Sales up while economy slumps
It appears many people are turning to dollar stores to ease the strain on their wallets in a down economy.
Tawn Earnest, spokeswoman for Dollar General, says customers have been flocking to their stores to find good products at a bargain.
“Our central focus is finding value,” Earnest said. “It has been a compelling model in good times and in bad times.”
According to Dollar General’s third quarter 2008 financial statement, the company’s same-store sales are up 10.6 percent. And compared to the same time last year, sales are up 12.4 percent, from $2.31 billion to $2.60 billion.
Earnest says consumables, a category that includes cleaning products and groceries, make up almost 67 percent of Dollar General’s sales.
Josh Braverman, spokesperson for Family Dollar stores, says sales at his company have increased as well. Sales are up 2 percent “across the board” over the previous quarter.
Braverman says the chain of 5,600 stores can offer brand names at lower prices because they carry less volume of product and sell items faster.

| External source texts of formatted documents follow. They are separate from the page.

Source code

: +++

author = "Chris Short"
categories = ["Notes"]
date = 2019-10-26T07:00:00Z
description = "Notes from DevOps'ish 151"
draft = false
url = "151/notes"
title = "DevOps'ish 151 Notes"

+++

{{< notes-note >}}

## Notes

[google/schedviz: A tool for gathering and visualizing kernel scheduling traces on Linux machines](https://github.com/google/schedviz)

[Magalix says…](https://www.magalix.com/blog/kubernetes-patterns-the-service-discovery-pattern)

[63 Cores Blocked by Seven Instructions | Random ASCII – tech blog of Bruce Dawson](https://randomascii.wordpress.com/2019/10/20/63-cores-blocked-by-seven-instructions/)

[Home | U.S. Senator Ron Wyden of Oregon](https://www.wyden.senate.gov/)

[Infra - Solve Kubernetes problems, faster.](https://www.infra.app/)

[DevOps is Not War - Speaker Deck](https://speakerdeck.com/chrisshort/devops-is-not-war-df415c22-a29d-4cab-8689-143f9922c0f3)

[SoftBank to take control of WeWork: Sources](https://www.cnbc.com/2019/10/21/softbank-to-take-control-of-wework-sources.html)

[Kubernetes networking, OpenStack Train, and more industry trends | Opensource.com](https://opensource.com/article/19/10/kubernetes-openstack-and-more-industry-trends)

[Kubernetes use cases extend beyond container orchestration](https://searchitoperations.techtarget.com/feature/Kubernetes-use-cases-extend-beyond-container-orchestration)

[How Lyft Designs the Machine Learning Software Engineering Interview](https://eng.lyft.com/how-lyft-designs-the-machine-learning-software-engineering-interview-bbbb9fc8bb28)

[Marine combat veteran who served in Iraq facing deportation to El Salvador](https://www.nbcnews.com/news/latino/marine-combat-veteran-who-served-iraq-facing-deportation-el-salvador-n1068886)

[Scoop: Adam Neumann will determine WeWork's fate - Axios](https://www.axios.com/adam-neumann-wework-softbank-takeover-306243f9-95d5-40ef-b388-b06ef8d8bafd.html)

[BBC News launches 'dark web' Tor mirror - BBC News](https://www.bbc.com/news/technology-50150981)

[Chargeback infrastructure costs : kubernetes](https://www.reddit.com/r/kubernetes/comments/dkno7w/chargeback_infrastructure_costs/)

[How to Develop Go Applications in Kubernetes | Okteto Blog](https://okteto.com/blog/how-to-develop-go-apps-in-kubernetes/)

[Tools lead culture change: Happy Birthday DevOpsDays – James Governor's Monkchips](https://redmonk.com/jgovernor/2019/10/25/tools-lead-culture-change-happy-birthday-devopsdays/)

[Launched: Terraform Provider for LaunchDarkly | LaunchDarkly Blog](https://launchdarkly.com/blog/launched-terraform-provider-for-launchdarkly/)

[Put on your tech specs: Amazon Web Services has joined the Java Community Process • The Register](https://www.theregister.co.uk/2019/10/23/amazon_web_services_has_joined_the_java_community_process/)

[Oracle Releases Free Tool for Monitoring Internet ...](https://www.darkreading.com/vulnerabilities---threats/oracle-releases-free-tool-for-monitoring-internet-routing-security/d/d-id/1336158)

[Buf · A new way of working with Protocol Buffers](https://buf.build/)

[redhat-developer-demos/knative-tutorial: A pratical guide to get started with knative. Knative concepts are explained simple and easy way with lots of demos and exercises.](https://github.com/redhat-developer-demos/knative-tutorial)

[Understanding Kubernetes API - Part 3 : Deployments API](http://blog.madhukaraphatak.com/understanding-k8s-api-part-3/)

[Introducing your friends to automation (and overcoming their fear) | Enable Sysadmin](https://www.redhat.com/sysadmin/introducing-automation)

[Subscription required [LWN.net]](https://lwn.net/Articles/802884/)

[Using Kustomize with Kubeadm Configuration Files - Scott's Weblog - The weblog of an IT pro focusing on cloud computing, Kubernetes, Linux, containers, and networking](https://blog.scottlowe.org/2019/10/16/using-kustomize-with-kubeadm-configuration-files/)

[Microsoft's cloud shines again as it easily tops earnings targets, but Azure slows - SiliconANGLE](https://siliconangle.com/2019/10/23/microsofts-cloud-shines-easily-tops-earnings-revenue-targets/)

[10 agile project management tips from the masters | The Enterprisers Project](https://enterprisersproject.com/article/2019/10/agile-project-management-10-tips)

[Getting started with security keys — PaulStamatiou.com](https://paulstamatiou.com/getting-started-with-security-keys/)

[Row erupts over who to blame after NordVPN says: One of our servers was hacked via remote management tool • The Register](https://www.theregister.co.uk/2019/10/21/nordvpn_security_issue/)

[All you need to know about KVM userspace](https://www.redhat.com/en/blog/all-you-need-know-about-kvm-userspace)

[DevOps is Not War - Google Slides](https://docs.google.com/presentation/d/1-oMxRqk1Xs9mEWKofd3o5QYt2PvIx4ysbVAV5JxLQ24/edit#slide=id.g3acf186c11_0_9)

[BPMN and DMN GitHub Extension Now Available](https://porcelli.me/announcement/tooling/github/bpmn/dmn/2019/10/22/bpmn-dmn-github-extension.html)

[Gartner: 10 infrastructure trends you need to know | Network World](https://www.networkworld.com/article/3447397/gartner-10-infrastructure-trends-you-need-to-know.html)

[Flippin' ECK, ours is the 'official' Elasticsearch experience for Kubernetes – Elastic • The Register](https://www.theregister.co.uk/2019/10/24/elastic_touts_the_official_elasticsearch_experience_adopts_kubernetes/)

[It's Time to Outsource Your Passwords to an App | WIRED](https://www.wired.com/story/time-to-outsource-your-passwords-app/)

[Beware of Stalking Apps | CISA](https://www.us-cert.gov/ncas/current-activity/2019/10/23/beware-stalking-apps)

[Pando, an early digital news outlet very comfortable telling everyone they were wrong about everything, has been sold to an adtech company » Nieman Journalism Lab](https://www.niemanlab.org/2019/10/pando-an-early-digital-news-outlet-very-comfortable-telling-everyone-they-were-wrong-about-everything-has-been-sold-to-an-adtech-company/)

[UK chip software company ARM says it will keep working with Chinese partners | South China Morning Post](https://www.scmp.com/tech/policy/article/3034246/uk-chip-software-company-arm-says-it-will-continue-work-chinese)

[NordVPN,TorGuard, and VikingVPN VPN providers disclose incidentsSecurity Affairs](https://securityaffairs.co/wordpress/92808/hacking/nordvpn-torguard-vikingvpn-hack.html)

This reduces overhead costs and allows the chain to be more competitive.
That’s why, Braverman says, people are attracted to dollar stores.
“People are looking for value and convenience in this time of great necessity,” he said.
Dollar stores hot at holidays
Shopping at dollar stores has increased during the holiday season.
Mary Moore, assistant manager of the Dollar Tree in the Wal-Mart shopping center off S.C. 9 Bypass, says business began increasing the day after Thanksgiving and has not stopped.
“I guess it’s because the economy has gotten so bad,” Moore said. “It’s been really good business for about a month. It has continued to pick up and I really think we’ve done really good.”
Moore says mugs, chocolate candies, money holders, stockings and wrapping paper have been hot sellers.
Lancaster resident Sarah Bills and her friend, Tiffany Carter, were hunting at Dollar General for items to help finish their Christmas shopping, such as gift bags.
“They have a lot of little neat things here,” Bills said. “They also have lots of choices to get for little kids, like toys.”
Christine Jackson, who works at BB&T, was looking at Dollar General for items for a holiday charity drive at her daughter’s school. On her list were toothbrushes, toothpaste and other toiletries, all of which she has picked up for $1 each or less.
“They’re really a better bargain,” Jackson said. “There are a lot of people worse off than I am and I hope someone would do it for me if I needed it.”